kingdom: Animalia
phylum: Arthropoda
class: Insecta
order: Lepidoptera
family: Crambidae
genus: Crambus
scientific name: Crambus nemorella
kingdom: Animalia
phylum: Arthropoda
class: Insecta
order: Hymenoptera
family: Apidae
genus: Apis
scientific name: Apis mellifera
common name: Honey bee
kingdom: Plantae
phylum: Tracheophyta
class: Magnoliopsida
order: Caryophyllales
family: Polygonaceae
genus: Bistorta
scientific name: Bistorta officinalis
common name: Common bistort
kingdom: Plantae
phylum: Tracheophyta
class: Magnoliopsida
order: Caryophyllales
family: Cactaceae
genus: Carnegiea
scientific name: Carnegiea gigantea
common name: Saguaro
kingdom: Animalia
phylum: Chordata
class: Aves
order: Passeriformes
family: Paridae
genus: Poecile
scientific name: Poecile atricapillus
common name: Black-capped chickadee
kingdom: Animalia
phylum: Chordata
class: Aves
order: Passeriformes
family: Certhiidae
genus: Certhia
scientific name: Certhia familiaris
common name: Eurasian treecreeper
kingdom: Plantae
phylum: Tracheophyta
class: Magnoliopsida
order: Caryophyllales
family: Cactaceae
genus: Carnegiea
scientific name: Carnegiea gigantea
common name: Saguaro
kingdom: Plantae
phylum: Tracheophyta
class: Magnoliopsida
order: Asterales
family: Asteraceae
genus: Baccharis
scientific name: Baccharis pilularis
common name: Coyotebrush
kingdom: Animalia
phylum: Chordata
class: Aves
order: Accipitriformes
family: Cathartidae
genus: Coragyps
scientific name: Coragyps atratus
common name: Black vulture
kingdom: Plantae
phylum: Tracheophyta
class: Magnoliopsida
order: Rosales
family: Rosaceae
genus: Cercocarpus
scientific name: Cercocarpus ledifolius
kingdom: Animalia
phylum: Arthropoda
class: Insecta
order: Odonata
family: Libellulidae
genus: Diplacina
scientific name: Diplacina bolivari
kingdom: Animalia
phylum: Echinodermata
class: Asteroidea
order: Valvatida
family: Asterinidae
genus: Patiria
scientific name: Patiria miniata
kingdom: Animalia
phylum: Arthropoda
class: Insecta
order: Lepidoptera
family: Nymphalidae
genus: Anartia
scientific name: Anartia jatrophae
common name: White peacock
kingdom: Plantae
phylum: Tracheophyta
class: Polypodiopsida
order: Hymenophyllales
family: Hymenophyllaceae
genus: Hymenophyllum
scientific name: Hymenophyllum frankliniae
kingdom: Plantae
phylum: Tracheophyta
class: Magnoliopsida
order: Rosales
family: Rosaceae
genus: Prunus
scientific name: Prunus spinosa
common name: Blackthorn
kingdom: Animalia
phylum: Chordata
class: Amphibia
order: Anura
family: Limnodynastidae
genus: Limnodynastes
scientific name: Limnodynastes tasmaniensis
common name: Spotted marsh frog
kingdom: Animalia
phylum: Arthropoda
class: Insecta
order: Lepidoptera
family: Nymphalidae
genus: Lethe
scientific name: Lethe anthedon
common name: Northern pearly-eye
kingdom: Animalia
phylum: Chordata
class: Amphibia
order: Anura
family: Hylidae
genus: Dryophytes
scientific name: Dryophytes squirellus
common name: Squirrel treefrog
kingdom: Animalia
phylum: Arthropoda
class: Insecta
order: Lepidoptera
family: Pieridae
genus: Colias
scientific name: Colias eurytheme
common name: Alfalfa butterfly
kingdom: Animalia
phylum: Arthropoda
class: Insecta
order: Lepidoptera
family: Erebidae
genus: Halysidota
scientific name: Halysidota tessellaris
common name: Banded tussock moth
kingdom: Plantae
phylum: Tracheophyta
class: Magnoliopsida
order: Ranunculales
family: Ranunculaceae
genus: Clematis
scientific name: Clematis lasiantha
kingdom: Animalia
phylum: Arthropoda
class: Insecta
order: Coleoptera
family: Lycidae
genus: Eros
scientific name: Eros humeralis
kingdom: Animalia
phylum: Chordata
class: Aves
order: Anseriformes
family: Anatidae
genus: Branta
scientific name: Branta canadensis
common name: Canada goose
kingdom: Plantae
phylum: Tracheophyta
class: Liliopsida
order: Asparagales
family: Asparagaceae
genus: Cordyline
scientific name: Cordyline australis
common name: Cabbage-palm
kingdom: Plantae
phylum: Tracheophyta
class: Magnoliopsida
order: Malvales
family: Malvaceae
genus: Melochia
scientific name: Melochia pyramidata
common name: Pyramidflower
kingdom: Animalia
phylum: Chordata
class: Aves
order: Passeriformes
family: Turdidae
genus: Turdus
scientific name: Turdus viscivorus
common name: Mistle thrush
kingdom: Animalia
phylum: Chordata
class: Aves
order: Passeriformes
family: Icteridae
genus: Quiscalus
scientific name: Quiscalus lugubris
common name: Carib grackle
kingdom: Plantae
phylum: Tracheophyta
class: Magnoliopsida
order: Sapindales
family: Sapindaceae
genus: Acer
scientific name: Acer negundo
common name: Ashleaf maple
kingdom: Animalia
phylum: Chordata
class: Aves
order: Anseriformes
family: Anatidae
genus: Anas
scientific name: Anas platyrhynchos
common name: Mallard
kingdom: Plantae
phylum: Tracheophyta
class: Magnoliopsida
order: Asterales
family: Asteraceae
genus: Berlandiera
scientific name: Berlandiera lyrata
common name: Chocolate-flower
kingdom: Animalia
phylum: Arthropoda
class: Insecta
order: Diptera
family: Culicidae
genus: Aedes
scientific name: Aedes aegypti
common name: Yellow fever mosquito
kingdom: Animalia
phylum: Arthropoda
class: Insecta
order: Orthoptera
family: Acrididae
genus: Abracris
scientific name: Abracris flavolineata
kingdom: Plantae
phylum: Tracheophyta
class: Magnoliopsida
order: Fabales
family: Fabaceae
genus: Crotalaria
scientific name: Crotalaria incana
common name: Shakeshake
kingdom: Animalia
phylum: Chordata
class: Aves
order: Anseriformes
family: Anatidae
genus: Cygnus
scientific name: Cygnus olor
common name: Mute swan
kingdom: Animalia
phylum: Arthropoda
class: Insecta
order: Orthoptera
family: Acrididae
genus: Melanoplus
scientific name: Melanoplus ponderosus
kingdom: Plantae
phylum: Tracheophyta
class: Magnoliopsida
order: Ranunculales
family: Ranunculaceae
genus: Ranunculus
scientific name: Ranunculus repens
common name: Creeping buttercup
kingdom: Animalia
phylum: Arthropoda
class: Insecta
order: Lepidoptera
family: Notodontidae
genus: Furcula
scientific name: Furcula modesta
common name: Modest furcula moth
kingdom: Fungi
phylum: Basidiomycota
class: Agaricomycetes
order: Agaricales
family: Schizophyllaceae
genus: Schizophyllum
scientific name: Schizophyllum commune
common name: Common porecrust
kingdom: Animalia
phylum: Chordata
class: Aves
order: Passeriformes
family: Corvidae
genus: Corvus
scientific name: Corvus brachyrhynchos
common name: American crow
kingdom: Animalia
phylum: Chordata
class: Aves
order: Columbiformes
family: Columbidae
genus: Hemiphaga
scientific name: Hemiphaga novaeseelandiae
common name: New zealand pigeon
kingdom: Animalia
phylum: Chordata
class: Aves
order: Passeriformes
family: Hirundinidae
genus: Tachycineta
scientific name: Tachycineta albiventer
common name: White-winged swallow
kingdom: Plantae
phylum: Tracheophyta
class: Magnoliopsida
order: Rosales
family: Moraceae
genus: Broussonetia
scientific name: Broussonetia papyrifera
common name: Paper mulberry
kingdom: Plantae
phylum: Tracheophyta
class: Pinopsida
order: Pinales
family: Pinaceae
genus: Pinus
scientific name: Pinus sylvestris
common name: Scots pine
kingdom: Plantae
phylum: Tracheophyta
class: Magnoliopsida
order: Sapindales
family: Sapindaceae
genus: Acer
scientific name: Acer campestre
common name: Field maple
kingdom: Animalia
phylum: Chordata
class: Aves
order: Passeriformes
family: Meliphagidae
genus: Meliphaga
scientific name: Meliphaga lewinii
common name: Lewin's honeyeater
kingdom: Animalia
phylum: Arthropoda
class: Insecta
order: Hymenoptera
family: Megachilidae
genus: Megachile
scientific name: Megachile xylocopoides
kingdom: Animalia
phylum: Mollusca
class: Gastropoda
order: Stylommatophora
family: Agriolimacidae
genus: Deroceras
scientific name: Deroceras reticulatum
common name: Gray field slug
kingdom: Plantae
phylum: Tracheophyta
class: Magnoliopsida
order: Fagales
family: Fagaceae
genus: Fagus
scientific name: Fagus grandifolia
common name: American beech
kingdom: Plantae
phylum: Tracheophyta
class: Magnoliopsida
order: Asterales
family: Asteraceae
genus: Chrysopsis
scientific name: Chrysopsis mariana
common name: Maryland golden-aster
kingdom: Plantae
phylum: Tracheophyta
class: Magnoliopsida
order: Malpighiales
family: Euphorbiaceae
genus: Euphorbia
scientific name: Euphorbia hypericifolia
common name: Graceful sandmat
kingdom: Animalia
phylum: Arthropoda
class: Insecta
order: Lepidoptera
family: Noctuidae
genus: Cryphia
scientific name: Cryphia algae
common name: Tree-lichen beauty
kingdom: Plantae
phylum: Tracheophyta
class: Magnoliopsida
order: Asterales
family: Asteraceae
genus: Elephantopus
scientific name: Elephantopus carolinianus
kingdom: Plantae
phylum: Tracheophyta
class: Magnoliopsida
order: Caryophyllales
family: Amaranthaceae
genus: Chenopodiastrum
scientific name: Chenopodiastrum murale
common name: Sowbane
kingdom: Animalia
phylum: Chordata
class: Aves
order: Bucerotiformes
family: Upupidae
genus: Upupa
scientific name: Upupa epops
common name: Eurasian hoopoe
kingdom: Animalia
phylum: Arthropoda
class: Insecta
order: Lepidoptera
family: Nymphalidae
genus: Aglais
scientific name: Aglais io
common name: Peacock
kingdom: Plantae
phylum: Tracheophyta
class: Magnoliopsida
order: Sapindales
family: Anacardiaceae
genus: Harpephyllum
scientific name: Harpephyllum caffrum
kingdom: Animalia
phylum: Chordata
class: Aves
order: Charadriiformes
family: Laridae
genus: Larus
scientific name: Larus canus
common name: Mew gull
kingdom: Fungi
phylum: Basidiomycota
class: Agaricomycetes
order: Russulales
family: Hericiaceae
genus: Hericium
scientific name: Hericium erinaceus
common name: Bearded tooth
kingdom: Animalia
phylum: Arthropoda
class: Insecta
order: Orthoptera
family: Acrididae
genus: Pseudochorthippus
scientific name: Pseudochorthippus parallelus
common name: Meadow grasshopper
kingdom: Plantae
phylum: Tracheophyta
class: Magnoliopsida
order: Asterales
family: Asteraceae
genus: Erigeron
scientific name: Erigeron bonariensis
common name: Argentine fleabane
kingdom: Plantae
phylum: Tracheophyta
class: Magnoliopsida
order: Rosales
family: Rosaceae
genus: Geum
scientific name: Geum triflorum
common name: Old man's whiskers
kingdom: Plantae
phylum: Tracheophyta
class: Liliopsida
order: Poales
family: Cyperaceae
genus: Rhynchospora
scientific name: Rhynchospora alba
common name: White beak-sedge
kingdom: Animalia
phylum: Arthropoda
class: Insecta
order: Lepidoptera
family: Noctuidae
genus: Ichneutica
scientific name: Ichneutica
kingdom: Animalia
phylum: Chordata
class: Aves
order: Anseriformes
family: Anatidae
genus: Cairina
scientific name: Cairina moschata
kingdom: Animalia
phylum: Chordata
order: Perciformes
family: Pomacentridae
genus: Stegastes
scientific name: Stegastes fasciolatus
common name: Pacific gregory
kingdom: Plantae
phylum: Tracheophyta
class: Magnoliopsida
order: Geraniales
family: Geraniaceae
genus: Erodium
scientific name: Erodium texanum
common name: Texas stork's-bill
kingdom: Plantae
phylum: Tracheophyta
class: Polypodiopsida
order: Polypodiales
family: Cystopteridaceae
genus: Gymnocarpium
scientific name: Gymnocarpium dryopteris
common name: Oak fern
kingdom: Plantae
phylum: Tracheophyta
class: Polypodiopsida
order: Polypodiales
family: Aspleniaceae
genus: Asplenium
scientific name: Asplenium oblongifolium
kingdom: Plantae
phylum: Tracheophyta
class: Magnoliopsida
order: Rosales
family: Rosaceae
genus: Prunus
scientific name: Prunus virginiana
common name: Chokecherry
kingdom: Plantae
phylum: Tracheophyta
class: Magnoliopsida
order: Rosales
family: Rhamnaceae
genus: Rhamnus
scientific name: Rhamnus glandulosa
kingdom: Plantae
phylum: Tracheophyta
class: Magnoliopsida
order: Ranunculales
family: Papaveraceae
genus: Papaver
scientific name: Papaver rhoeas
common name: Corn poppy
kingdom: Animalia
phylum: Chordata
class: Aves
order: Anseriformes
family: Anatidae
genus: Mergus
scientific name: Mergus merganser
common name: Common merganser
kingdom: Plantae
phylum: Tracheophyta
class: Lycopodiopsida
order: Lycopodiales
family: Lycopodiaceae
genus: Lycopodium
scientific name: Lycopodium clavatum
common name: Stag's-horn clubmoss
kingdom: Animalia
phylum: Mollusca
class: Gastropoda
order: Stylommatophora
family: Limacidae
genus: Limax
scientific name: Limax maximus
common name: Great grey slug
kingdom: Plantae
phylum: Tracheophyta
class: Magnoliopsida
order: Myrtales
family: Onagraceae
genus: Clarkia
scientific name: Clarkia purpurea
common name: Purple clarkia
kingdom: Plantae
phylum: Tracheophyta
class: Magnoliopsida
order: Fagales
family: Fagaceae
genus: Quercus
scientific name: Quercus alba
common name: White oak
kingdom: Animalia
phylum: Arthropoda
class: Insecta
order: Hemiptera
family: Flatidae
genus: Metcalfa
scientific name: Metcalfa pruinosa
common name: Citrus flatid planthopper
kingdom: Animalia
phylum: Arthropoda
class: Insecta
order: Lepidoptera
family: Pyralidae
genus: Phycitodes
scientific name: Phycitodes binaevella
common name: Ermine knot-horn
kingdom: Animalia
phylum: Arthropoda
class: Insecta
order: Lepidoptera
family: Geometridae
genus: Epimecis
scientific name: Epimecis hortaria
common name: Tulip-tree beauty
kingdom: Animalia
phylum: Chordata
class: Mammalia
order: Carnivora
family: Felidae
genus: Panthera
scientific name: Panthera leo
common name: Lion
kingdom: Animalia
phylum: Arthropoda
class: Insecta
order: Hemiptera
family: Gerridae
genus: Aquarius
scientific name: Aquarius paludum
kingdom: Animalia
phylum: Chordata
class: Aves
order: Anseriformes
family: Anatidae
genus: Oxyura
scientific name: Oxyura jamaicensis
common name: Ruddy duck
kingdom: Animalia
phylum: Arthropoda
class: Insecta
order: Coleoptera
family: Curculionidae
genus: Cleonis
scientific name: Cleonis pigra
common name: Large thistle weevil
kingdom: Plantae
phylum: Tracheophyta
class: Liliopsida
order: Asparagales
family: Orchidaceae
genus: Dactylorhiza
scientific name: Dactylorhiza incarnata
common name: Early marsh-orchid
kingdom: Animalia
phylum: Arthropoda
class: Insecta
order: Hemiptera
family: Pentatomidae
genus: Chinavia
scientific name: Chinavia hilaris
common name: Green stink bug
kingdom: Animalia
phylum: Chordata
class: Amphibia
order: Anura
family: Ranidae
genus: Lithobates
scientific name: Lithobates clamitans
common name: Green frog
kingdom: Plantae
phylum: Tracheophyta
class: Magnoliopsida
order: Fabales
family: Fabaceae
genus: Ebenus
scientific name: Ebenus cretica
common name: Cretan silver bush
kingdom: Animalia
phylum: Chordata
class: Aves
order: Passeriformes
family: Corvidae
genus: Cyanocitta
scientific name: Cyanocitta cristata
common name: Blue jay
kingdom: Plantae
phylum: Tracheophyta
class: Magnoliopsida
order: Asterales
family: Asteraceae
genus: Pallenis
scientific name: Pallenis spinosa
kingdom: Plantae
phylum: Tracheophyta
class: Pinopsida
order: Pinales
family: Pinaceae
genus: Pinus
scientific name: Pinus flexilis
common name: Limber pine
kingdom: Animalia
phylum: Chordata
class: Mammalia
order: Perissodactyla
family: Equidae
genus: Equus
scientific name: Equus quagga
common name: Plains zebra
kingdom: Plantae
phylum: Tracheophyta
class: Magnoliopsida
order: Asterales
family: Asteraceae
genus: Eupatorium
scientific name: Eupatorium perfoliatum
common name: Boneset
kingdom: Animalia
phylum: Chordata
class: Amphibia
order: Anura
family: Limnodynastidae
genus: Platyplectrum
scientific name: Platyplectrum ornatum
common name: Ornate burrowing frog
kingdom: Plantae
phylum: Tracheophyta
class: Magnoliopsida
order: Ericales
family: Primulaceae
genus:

▸ The request
Arrange the lines of the data above, from the line with "genus: Chenopodiastrum" to the line with "order: Charadriiformes", as a numbered list. Include both of those lines and leave out any blank lines.

▸ Output for this task
1. genus: Chenopodiastrum
2. scientific name: Chenopodiastrum murale
3. common name: Sowbane
4. kingdom: Animalia
5. phylum: Chordata
6. class: Aves
7. order: Bucerotiformes
8. family: Upupidae
9. genus: Upupa
10. scientific name: Upupa epops
11. common name: Eurasian hoopoe
12. kingdom: Animalia
13. phylum: Arthropoda
14. class: Insecta
15. order: Lepidoptera
16. family: Nymphalidae
17. genus: Aglais
18. scientific name: Aglais io
19. common name: Peacock
20. kingdom: Plantae
21. phylum: Tracheophyta
22. class: Magnoliopsida
23. order: Sapindales
24. family: Anacardiaceae
25. genus: Harpephyllum
26. scientific name: Harpephyllum caffrum
27. kingdom: Animalia
28. phylum: Chordata
29. class: Aves
30. order: Charadriiformes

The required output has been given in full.